Что касается главного - сильного вожделения сейчас в Дхаме. Это особенность Вриндавана - все выходит наружу и усиливается, хотя Вы думали, что этого у меня нет, или меня это не беспокоит. Именно по этому во Вриндаван рекомендуется приезжать после того как духовная жизнь уже становится устойчивой и появляется вкус к ней. Вриндаван - это очень ответственно.
Поэтому, еще - терпите это чувство. Терпите, служите преданным, смиренно молитесь, подольше стойте и молитесь перед Божествами во всех Храмах, побольше слушайте и воспевайте на киртанах, а главное - ПРИМИТЕ СЕБЯ ТАКИМ И НЕ ОСКОРБЛЯЙТЕ СЕБЯ, А СКАЖИТЕ - ДА, ЕСТЬ ТАКАЯ ЗАДАЧА У МЕНЯ  - НУЖНО ПРОТИВОСТОЯТЬ ВОЖДЕЛЕНИЮ, ЧТО ЖЕ, БУДУ РЕШИТЕЛЬНО ДЕЙСТВОВАТЬ, БУДУ СТАРАТЬСЯ! И КОНЕЧНО БУДУ , ДУМАТЬ О ТОМ, ЧТО ВОЗМОЖНО МНЕ НУЖНО СТАТЬ ХОРОШИМ ГРИХАСТКОЙ!
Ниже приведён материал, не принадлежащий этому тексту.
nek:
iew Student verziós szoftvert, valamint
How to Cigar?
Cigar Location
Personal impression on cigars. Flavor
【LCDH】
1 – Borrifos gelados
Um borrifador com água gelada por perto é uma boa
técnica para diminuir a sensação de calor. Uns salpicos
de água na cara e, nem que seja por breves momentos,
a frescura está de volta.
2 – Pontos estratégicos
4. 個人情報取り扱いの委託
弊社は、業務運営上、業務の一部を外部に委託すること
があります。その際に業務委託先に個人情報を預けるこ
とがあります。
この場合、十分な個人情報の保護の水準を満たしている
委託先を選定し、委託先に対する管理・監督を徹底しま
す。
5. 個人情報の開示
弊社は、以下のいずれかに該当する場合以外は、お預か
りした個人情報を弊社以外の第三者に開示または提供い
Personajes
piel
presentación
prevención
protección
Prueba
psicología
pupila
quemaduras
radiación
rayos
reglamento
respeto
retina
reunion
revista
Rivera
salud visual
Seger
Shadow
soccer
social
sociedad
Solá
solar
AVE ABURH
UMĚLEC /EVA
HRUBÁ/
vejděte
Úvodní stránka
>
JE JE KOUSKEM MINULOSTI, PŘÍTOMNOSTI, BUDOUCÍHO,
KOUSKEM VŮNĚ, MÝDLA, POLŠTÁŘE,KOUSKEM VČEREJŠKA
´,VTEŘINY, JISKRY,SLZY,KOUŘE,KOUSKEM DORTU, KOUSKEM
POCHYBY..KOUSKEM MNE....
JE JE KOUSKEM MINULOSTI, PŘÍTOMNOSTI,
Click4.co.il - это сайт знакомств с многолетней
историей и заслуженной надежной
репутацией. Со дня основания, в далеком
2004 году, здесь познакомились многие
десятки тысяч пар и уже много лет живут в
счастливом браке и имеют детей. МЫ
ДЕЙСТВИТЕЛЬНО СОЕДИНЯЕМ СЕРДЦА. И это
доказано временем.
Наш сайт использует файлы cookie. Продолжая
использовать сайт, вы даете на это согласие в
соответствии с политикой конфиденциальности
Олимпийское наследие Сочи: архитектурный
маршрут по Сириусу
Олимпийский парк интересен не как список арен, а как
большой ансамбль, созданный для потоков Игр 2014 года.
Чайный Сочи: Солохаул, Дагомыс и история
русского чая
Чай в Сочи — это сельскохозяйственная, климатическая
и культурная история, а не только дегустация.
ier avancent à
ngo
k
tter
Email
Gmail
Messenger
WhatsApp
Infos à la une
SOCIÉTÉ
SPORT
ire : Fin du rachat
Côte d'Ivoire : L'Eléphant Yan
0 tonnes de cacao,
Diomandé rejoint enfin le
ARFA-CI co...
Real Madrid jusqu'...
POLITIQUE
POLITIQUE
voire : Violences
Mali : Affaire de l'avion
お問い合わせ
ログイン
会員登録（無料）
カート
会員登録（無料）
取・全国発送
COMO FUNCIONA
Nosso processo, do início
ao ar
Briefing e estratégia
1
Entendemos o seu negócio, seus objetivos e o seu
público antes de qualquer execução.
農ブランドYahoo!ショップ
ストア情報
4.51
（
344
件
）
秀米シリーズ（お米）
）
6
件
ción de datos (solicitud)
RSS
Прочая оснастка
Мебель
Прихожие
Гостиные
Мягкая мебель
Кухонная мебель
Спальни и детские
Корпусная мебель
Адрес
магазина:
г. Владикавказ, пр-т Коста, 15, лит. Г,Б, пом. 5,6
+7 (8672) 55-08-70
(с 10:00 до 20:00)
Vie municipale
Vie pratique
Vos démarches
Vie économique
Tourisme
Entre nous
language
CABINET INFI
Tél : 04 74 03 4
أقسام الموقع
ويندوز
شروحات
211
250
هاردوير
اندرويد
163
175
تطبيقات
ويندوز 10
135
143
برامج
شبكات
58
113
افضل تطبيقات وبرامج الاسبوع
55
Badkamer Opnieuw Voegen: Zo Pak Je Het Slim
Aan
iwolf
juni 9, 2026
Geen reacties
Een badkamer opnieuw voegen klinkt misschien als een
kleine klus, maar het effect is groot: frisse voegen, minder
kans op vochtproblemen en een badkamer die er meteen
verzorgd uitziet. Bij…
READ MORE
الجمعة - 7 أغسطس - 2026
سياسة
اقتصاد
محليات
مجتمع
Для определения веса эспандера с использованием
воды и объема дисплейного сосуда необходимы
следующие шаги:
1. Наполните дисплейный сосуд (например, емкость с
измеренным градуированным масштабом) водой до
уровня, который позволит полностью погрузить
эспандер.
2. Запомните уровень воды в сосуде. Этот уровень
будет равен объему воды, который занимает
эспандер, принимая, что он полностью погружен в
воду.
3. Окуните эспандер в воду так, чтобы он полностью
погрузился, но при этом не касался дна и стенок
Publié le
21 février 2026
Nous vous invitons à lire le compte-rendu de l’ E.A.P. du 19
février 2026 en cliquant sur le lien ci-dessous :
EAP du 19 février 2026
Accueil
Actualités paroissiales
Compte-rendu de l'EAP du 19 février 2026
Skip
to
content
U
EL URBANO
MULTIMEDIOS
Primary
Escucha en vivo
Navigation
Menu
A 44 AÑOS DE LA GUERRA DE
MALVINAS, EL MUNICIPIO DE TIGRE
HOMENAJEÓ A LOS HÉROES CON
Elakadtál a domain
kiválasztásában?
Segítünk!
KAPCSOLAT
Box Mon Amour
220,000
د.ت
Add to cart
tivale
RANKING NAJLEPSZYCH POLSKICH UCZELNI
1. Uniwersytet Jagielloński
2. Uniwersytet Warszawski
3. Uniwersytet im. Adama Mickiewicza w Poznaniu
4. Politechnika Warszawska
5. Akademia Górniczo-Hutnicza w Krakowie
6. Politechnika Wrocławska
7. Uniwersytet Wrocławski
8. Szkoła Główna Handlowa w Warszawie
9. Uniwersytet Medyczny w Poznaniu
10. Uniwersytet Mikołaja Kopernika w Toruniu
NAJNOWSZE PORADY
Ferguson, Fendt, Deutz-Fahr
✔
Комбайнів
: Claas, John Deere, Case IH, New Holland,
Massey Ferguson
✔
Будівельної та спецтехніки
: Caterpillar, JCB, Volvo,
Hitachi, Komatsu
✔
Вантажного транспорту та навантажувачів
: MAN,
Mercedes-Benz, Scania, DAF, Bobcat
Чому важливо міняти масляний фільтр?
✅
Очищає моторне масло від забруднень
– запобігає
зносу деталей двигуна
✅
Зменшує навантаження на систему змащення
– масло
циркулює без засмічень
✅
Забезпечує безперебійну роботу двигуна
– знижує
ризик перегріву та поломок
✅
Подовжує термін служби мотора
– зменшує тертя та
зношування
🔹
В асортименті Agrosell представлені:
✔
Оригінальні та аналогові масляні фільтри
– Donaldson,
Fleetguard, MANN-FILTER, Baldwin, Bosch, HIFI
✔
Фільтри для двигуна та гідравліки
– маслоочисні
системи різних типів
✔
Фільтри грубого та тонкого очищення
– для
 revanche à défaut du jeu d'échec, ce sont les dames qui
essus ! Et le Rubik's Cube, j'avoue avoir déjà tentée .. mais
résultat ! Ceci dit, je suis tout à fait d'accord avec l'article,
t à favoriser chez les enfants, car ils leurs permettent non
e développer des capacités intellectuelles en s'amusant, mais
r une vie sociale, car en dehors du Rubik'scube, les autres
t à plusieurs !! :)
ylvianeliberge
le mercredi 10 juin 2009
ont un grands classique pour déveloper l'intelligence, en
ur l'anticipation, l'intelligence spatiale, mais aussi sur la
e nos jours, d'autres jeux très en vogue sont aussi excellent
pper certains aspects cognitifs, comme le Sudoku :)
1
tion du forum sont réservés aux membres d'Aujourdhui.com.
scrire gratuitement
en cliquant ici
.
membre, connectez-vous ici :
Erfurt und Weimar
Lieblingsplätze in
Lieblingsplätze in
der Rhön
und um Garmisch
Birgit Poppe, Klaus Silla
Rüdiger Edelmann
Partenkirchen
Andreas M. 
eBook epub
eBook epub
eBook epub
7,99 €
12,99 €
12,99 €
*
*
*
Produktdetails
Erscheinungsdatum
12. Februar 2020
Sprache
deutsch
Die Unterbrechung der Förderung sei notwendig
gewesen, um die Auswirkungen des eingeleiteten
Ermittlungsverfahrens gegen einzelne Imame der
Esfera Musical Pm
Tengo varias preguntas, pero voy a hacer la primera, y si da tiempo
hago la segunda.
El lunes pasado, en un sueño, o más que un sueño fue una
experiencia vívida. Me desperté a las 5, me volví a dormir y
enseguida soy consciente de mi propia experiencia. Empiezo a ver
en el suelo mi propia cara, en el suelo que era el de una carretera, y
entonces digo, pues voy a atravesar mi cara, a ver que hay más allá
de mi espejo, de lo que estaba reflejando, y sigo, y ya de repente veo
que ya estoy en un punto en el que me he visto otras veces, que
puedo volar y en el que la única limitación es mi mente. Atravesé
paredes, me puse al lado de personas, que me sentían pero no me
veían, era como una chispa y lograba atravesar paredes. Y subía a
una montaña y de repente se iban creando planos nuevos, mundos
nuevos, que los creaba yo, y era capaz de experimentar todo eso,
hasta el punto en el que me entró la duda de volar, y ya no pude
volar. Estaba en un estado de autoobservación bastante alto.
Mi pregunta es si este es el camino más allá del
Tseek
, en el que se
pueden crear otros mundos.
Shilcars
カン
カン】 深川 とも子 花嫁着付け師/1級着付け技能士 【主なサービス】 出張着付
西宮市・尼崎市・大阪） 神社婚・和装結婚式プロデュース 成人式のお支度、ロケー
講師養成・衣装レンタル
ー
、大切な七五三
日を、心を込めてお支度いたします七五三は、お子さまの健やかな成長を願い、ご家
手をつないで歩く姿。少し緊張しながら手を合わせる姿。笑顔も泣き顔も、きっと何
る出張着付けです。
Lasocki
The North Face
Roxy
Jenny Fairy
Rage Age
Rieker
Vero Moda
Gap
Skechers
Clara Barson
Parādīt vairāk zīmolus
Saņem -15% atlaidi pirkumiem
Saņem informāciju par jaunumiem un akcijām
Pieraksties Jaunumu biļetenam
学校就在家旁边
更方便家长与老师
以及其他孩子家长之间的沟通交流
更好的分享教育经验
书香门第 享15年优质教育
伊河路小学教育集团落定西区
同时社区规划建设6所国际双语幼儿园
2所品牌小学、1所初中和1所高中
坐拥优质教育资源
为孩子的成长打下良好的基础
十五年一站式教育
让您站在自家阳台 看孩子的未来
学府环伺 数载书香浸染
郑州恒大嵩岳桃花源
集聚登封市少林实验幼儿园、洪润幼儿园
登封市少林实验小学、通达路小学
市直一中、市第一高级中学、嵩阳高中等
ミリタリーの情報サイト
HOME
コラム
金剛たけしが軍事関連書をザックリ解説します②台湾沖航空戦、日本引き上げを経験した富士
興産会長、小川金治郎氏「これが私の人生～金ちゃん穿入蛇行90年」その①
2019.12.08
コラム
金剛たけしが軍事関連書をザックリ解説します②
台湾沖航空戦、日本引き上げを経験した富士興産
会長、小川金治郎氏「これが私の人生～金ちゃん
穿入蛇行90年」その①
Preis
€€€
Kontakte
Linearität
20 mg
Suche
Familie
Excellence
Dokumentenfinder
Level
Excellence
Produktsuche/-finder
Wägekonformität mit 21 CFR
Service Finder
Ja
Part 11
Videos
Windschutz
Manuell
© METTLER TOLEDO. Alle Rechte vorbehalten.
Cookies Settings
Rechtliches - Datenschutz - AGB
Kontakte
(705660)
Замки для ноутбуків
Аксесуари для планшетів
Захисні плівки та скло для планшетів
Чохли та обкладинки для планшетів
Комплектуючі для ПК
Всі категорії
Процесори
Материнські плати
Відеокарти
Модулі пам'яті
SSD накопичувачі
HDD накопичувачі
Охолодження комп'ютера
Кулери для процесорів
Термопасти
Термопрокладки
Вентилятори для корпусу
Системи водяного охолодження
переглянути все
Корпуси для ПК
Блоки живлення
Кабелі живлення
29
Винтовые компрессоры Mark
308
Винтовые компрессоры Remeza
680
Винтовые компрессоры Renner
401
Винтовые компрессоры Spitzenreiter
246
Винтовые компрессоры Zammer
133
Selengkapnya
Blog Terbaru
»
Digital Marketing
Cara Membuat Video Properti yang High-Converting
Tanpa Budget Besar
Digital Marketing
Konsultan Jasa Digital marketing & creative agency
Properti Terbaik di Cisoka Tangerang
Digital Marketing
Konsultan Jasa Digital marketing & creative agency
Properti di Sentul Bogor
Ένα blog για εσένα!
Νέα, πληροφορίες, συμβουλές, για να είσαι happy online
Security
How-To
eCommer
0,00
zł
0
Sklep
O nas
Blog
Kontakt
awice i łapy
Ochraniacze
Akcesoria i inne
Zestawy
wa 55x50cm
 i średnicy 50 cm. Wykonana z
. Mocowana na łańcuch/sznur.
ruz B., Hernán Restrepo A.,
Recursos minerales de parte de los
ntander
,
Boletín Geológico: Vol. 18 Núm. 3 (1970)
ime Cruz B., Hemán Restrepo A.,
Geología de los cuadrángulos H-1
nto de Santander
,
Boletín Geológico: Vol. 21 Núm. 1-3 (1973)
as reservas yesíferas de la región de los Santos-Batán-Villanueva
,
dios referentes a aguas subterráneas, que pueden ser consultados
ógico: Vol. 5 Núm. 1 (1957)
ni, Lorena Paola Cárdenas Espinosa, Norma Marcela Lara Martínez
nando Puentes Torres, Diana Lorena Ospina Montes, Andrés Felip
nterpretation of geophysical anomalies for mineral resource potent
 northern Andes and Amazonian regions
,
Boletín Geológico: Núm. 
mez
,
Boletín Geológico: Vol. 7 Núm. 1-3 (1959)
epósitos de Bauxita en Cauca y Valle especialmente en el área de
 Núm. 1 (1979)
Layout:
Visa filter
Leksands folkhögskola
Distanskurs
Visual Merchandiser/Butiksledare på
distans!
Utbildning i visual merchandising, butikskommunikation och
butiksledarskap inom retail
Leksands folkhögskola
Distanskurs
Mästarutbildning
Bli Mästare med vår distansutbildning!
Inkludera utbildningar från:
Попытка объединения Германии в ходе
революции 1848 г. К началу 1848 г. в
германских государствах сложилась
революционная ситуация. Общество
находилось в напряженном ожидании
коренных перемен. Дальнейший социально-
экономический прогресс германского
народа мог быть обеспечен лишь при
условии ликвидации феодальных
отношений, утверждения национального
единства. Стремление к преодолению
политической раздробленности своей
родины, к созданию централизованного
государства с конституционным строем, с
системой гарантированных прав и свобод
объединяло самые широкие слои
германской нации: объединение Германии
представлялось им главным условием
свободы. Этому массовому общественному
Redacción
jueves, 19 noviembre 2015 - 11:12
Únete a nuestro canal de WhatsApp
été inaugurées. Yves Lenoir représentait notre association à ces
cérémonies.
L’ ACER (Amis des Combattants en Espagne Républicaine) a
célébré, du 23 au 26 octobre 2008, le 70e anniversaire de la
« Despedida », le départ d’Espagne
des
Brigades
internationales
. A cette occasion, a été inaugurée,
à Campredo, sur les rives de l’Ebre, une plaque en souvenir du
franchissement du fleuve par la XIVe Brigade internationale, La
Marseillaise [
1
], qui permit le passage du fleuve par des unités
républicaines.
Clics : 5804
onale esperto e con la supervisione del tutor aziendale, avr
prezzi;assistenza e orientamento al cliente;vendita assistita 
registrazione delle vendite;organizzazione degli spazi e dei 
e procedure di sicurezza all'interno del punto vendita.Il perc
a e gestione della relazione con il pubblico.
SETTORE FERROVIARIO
Так же Вам необходимо иметь хороших друзей - преданных, тех, кто может Вам помочь в трудную минуту и поддержать, когда Вам трудно. Вообщем необходимо хорошее общение. Это важно.
Наверное это пока все, если почувствуете необходимость - напишите как Вы ощущаете то, что я написал. Что у Вас изменилось. Есть ли у Вас вопросы, что нужно обсудить еще?
Я желаю Вам успеха на духовном пути и будьте счастливы!

----------